Ebendort, an einer digitalen Ethik, setzt die an der Wiener WU lehrende Wirtschaftsinformatikerin Sarah Spiekermann an. Ihren Zugang nennt sie Value-based Engineering (VBE). Was man sich darunter vorstellen muss, hat sie vor wenigen Wochen in einem großen profil-Interview erklärt: „Wir nutzen KI-Systeme an den richtigen Punkten in einem komplexen Unternehmen für die richtigen Zwecke. Es geht darum, die KI in einer Organisation, zum Beispiel beim Arbeitsmarktservice, so einzubetten, dass sie wertschöpfend im sozialen und organisatorischen Sinne tätig werden kann, in Kooperation mit den Mitarbeitern. Im zweiten Schritt kann man die Modelle so trainieren, dass sie eine für den spezifischen Kontext ausbalancierte, Risiken vermeidende Sprache findet.“
Und wenn die Herausforderung, ethisch korrekt arbeitende KI-Systeme zu konstruieren, bewältigt sein wird, kann man sich an die Aufgabe machen, die Geschichte der Menschheit neu zu formulieren. Denn künstliche Intelligenz ist dazu fähig, durch Abgleich mit Millionen von Datensätzen auch Zusammenhänge zu erkennen, die bislang kein Mensch sehen konnte. In bestimmten Anwendungsgebieten ist dies bereits sichtbar: So ist nun, über statistische Mustererkennung, etwa die Dechiffrierung extrem fragiler, bislang unlesbarer griechischer und römischer Schriftrollen möglich. Uns erreichen dieser Tage seitenweise Nachrichten aus der Antike, mit denen niemand gerechnet hat: Die Papyrologin Federica Nicolardi wird im Wissenschaftsjournal „Nature“ mit dem Satz zitiert, sie erlebe gerade „einen historischen Moment“ in ihrem Forschungsfeld. Sie könne plötzlich Texte lesen, die über zwei Jahrtausende hinweg völlig unzugänglich waren. Natürlich: Computer werden seit Jahrzehnten verwendet, um archaische Texte zu analysieren und verstehen zu helfen, aber erst die neuronalen Netzwerke der KI ermöglichen eine vergleichende Tiefenforschung, die sogar Schriften offenlegt, die mit freiem Auge nicht mehr erkannt werden können. Die Wissenschaft erhält also Zugang zu Botschaften aus Welten, die Jahrtausende entfernt sind, darin stecke „die größte Entdeckung in der Menschheitsgeschichte“, was antike Texte angehe, meint der US-Informatiker Brent Seales.

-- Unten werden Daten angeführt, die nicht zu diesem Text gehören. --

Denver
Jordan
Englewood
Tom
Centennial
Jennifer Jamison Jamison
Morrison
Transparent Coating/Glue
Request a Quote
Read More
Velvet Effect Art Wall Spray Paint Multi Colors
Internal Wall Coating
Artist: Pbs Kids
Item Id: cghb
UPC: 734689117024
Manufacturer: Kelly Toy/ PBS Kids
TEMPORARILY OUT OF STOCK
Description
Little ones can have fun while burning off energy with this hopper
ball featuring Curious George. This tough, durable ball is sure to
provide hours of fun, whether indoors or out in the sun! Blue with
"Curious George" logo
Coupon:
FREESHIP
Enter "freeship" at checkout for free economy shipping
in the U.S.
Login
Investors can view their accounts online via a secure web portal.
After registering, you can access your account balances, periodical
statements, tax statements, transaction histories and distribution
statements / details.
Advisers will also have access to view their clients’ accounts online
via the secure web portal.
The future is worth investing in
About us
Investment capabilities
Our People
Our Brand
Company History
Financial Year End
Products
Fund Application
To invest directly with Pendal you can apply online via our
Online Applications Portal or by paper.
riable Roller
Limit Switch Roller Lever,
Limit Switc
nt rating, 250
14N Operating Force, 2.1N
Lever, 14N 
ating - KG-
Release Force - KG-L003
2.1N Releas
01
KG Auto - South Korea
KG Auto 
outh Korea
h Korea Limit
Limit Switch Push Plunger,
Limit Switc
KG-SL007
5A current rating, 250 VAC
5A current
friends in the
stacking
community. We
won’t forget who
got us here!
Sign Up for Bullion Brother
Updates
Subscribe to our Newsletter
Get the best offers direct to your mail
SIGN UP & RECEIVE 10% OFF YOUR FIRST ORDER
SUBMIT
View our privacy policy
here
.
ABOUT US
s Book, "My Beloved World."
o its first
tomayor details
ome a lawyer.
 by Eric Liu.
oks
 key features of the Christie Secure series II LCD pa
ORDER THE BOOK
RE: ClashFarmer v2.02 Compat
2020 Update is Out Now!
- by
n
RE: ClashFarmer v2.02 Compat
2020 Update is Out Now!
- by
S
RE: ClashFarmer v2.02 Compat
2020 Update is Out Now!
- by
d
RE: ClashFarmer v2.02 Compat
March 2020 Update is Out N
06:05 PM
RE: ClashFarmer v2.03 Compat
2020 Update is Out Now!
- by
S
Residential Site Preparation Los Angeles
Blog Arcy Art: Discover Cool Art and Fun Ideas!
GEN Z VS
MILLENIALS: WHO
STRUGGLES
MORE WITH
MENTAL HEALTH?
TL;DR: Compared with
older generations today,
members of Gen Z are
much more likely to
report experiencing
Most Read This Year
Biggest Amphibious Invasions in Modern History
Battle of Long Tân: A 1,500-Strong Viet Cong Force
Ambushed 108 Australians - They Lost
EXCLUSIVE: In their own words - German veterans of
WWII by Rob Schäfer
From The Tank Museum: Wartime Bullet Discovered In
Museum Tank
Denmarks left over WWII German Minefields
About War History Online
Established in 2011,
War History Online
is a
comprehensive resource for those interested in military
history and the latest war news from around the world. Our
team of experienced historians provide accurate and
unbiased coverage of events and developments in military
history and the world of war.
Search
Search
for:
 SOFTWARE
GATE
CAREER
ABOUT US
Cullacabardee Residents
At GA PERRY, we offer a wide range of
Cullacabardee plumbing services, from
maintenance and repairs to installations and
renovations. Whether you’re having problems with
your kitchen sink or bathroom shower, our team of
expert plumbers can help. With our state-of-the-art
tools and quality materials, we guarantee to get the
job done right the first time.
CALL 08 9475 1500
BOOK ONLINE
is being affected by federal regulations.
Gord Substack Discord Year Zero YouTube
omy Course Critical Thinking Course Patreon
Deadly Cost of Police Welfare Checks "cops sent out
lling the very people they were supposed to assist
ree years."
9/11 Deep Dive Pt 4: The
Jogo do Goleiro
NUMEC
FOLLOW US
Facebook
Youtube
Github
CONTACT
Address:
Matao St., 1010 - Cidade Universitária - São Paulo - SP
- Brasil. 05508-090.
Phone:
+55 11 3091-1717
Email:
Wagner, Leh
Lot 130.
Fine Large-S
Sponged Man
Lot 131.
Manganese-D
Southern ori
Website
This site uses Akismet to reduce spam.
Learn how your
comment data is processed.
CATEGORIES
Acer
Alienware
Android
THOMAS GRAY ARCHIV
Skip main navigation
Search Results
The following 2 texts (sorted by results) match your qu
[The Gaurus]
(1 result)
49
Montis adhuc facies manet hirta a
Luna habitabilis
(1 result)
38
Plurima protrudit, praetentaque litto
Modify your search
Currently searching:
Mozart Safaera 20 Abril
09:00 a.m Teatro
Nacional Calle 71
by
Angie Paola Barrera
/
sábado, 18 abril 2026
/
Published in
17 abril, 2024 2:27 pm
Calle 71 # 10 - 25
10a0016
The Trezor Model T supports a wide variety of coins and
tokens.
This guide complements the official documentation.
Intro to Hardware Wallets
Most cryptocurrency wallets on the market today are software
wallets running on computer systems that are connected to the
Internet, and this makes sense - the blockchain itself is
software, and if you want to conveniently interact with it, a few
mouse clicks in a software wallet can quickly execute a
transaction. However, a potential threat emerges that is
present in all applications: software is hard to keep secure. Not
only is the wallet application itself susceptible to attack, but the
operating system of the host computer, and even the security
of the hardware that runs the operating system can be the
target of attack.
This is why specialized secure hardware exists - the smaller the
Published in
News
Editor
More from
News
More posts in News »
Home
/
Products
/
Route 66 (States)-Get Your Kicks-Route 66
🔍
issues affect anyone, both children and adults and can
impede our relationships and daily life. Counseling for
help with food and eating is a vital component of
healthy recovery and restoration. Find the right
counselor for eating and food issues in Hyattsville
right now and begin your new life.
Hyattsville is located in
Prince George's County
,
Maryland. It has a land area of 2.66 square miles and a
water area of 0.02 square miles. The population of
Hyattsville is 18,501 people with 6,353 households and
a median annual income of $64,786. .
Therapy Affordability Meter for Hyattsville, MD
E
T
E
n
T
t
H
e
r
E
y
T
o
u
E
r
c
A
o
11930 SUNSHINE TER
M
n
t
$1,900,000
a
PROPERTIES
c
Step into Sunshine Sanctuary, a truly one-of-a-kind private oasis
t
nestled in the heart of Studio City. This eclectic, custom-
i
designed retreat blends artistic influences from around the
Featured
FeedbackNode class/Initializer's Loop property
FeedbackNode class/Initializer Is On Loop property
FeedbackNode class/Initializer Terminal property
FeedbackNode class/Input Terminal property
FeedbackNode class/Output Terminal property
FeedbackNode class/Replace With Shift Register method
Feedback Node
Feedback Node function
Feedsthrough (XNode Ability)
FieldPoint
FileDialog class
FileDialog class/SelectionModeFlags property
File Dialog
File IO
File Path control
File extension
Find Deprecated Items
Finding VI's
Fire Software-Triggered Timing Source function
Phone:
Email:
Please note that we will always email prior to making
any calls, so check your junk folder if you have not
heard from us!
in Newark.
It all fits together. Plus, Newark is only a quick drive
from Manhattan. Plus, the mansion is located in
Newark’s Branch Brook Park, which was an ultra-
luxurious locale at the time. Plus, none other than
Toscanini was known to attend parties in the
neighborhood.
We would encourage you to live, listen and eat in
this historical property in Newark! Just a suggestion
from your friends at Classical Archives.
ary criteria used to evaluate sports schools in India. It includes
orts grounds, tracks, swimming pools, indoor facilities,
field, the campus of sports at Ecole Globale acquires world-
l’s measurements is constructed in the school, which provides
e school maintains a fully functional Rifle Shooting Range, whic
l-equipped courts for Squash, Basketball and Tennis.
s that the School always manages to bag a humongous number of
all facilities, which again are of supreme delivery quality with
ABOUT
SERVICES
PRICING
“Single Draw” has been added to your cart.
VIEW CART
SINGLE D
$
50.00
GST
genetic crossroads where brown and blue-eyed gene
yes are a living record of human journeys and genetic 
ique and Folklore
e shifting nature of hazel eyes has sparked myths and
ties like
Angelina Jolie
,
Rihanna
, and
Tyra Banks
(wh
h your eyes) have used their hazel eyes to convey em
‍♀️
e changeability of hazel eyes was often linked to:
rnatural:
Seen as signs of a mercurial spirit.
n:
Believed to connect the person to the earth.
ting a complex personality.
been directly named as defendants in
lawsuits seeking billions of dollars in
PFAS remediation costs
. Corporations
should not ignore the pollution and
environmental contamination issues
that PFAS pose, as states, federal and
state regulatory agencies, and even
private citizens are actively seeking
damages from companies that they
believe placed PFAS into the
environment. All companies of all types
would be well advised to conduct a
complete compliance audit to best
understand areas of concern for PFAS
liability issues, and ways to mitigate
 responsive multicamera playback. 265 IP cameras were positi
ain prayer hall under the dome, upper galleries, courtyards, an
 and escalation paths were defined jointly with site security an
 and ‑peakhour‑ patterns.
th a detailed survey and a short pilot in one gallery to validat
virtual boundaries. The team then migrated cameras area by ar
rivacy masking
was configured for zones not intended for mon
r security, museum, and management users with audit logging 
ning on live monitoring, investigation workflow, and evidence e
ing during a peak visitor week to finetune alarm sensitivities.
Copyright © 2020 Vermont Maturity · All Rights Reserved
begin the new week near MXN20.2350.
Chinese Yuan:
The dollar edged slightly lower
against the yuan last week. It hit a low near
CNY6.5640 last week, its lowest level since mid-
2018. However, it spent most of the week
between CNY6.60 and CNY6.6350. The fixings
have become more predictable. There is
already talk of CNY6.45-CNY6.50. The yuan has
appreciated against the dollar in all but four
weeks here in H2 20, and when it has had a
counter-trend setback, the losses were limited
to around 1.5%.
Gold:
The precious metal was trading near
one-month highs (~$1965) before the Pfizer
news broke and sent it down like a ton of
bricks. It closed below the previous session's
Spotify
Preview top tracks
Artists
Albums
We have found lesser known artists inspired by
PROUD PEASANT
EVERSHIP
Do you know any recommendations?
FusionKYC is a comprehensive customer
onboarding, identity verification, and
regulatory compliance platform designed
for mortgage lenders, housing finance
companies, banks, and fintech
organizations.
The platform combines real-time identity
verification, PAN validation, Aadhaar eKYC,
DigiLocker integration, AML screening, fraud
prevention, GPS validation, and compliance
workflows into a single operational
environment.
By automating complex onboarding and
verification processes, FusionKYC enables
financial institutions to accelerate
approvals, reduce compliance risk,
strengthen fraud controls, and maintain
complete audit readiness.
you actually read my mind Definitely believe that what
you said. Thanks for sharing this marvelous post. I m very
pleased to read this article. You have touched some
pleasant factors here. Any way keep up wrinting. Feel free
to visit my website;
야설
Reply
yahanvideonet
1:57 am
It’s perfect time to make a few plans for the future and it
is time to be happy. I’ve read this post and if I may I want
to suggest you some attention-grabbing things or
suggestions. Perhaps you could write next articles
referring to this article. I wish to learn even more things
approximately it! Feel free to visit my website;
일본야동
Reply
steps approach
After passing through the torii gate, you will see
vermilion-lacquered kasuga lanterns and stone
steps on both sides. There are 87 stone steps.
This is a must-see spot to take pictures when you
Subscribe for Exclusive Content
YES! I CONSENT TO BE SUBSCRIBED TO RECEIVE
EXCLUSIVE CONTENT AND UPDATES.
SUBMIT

Dies sei „das ganz große Versprechen und die große potenzielle positive Errungenschaft, die wir von KIs erwarten dürfen“, meint auch Sarah Spiekermann: dass die Maschinen „Zusammenhänge erkennen können, die wir nicht gesehen haben, und dass sie uns Vorschläge dazu machen können, auf die wir nicht gekommen wären“. Solchen Erkenntnissen müssten allerdings weitreichende wissenschaftliche Untersuchungen folgen, um herauszufinden, „ob es da jenseits der Korrelation auch eine Kausalität gibt. Das kann aber nur der Mensch.“ Noch, möchte man hinzufügen.